溺愛〜ラビリンス〜
「…柚が今日から学校に来る。」
俺がそう言うと、龍也は目を見開き驚いた顔をした。そして嬉しそうな表情をしてから口を開く。
「そうか…良かったな?」
「それで早く柚ちゃんに会いたくてこんな早い時間に登校しようとしたのか?」
案の定、龍也に見透かされていた。
「翔真からは警護は大丈夫だと言われたが、心配だから早めに行って警護の状況を確認しようと思っただけだ…」
取ってつけたような言い訳した。龍也はニヤリと厭らしい笑みを浮かべると惚けた様子で俺をからかってくる。
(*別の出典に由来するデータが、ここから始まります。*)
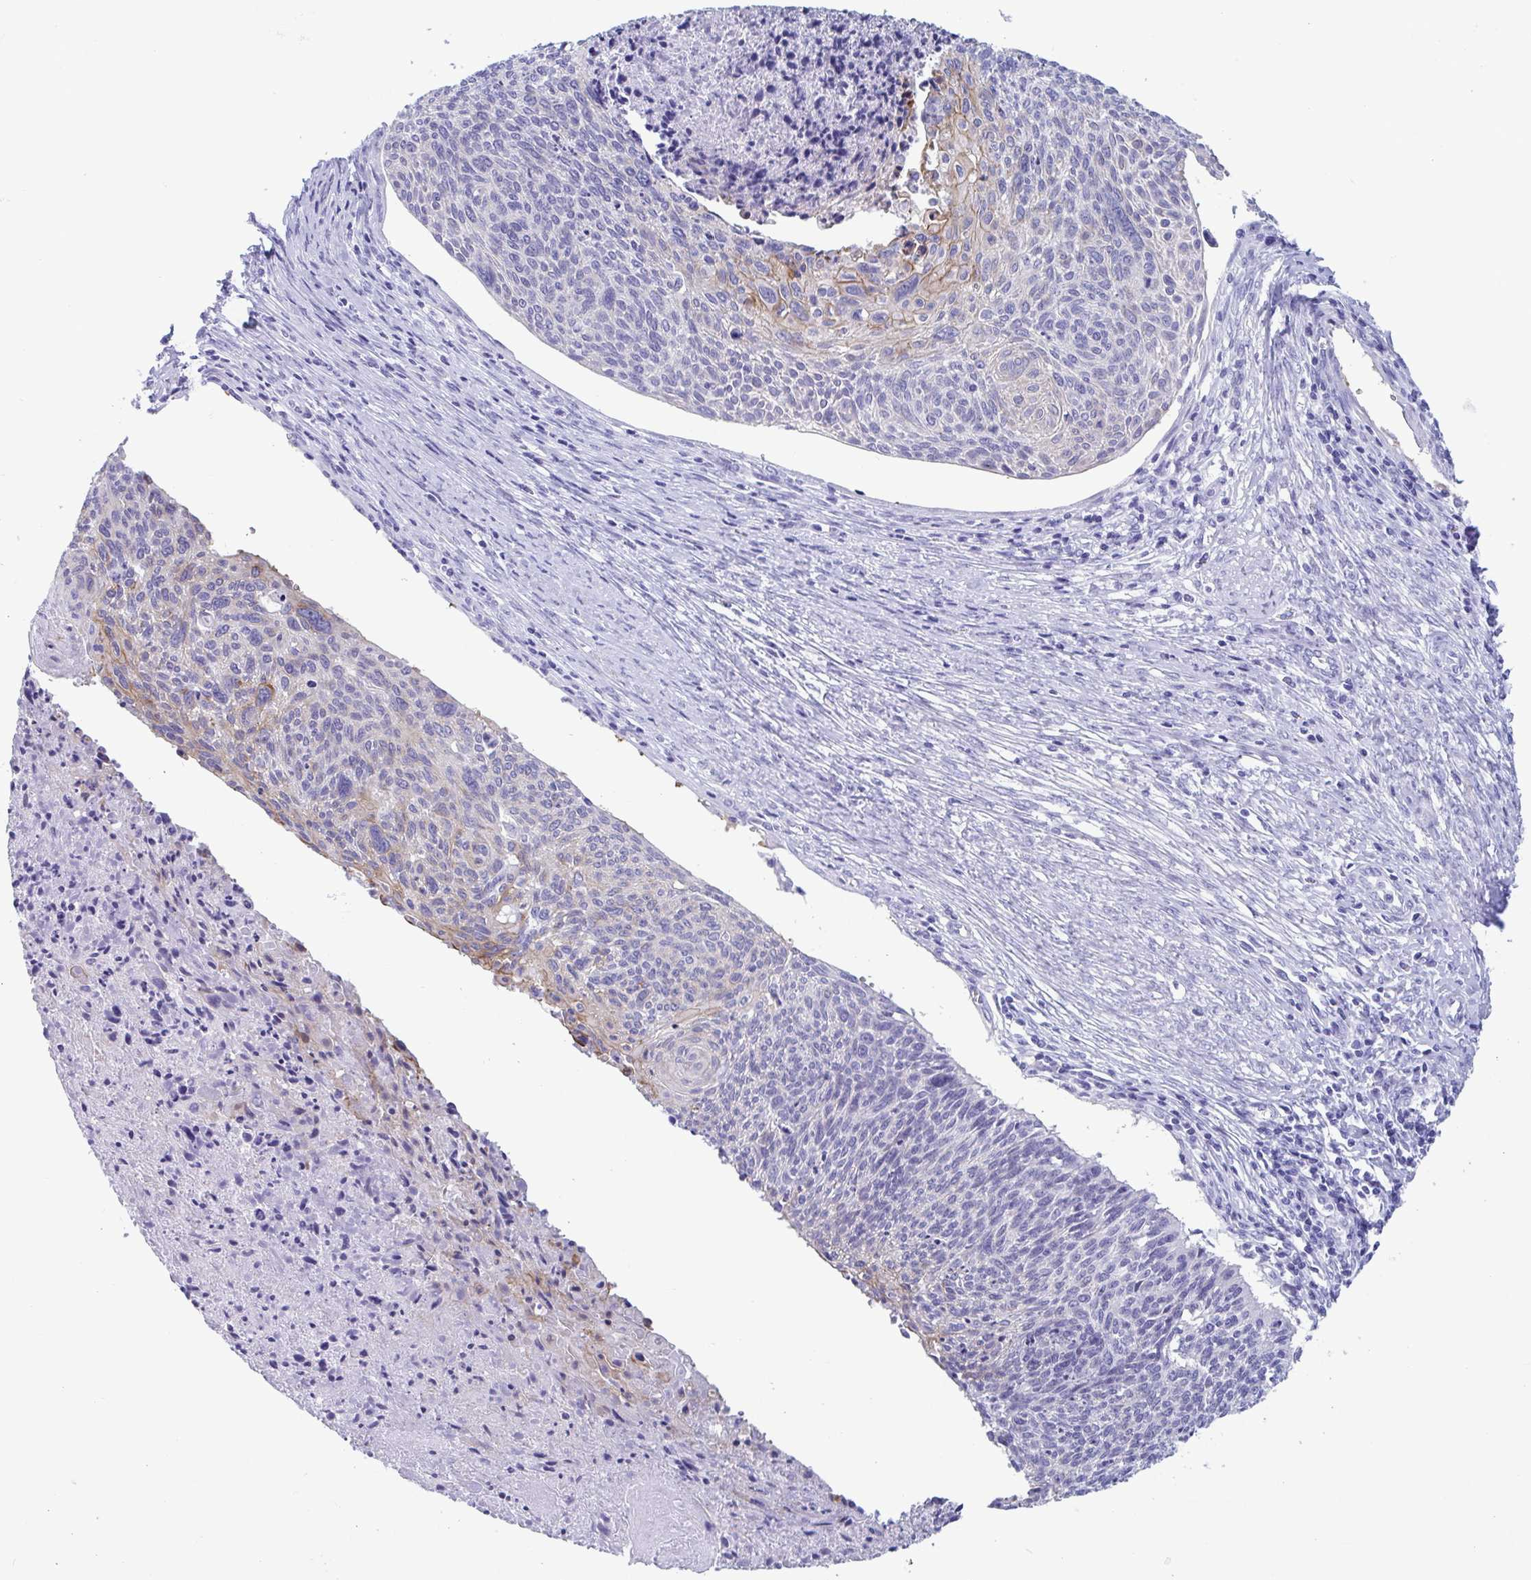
{"staining": {"intensity": "moderate", "quantity": "<25%", "location": "cytoplasmic/membranous"}, "tissue": "cervical cancer", "cell_type": "Tumor cells", "image_type": "cancer", "snomed": [{"axis": "morphology", "description": "Squamous cell carcinoma, NOS"}, {"axis": "topography", "description": "Cervix"}], "caption": "Cervical squamous cell carcinoma tissue displays moderate cytoplasmic/membranous positivity in about <25% of tumor cells", "gene": "TTC30B", "patient": {"sex": "female", "age": 49}}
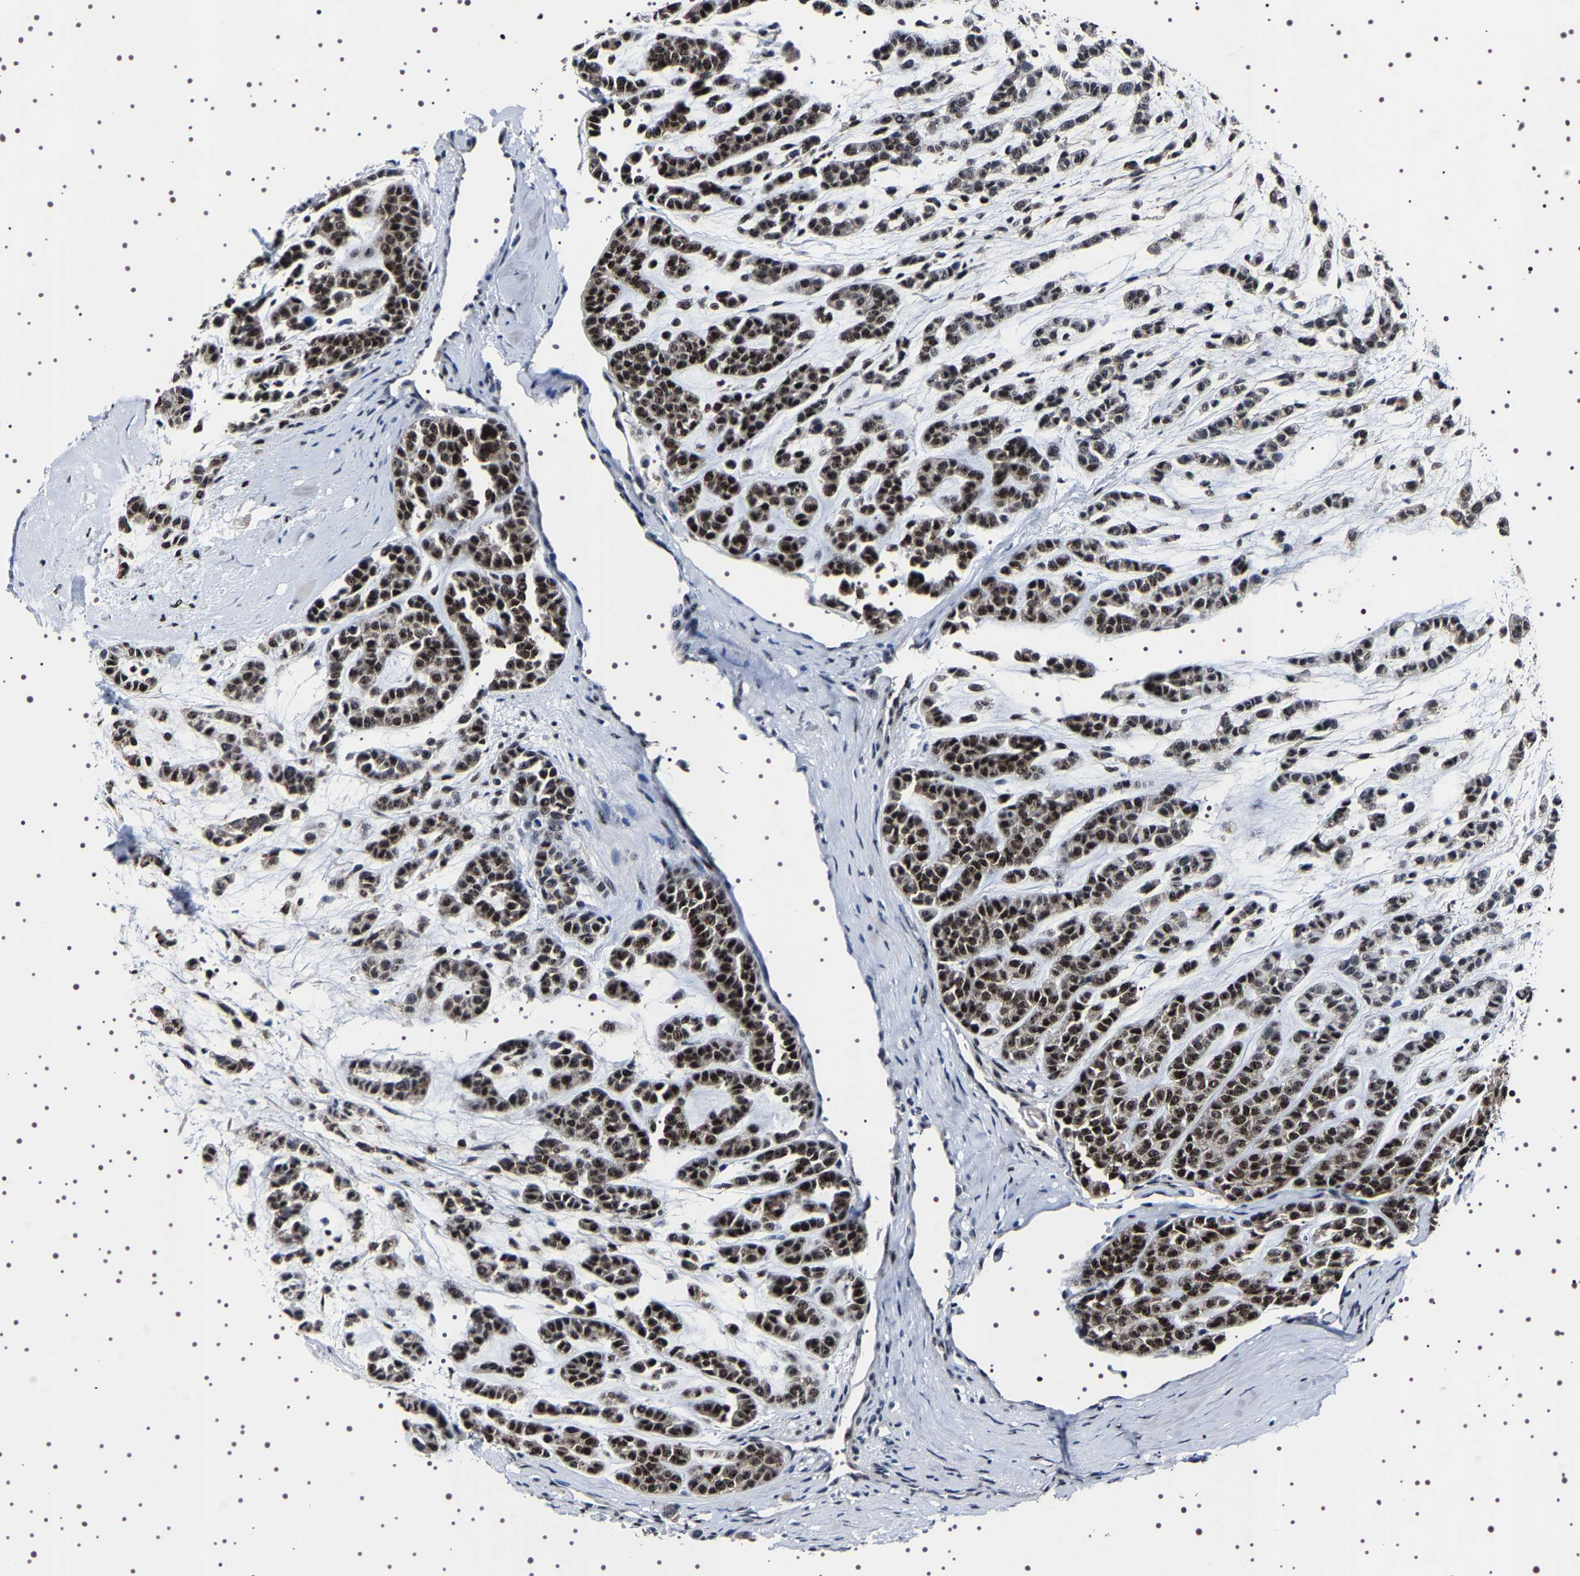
{"staining": {"intensity": "strong", "quantity": ">75%", "location": "nuclear"}, "tissue": "head and neck cancer", "cell_type": "Tumor cells", "image_type": "cancer", "snomed": [{"axis": "morphology", "description": "Adenocarcinoma, NOS"}, {"axis": "morphology", "description": "Adenoma, NOS"}, {"axis": "topography", "description": "Head-Neck"}], "caption": "Immunohistochemistry micrograph of neoplastic tissue: human head and neck cancer (adenoma) stained using immunohistochemistry shows high levels of strong protein expression localized specifically in the nuclear of tumor cells, appearing as a nuclear brown color.", "gene": "GNL3", "patient": {"sex": "female", "age": 55}}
「ふーん…警護ねぇ…それなら俺達にも早く話してくれれば、こっちでも警備体制敷いたのに…」
俺がぐうの音も出ないように言ってクックックッと笑う。
「チッ!」
「フッ…怒るなよ。悪かった。」
俺が睨みつけると、さすがにまずいと思ったのか龍也は笑いながら謝る。
「じゃあ行こう。柚ちゃんを万全の体制で迎えたいんだろう?車は呼んだのか?」
「あぁ、さっき森に電話した…そろそろ来る頃だ。」
そう言って部屋を出て龍也とエレベーターに乗り下に行くと既に車は到着していた。